Format routines like pack and unpack blindly treat a string as ASCII-encoded, even if they aren't ASCII or ASCII-compatible.
I tried to construct code that was misleading using ASCII-incompatible-encodings but couldn't do it in practice (no ASCII-incompatible encodings have a pack directive ASCII byte that is encoded as a printable character.)
But I could demonstrate at least some strange behaviour:
p ['foo'].pack('u').encoding # => #<Encoding:US-ASCII>
p ['foo'].pack('u'.encode('UTF-32BE')).encoding # => #<Encoding:ASCII-8BIT>
This is because the NUL characters in the second one (which aren't really NUL characters - they're part of the directive characters) explicitly trigger the encoding to change to binary.
There is a warning, but the warning is only for unexpected directives. How about disallowing or warning for non-ascii compatible format strings?
I agree that at the very least the unknown pack directive warning should be made non-verbose (displayed even with $VERBOSE=false, and would make sense as ArgumentError.
Agreed, I think it should be ArgumentError since it's otherwise silently ignoring characters in the pack format string.
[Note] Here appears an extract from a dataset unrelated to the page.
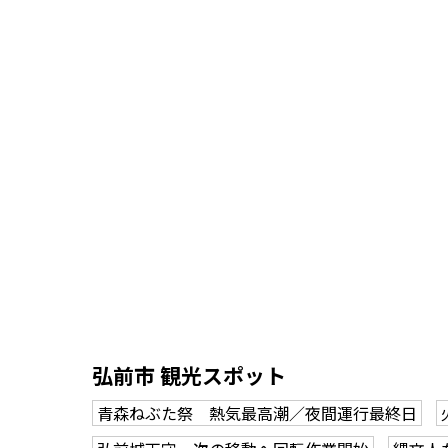
弘前市 観光スポット
青森ねぶた祭 熱気最高潮／夜間運行最終日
A non-verbose warning is better than the current state if ArgumentError is deemed too incompatible.
I think you want to mean "if the string is not ASCII-compatible".
Can you explain why?
I think a string is only a valid pack format string if it is ascii_only? - if it isn't ascii_only? then there is a silent warning and the output encoding is changed. We're proposing raising an error up front if the string is not ascii_only?.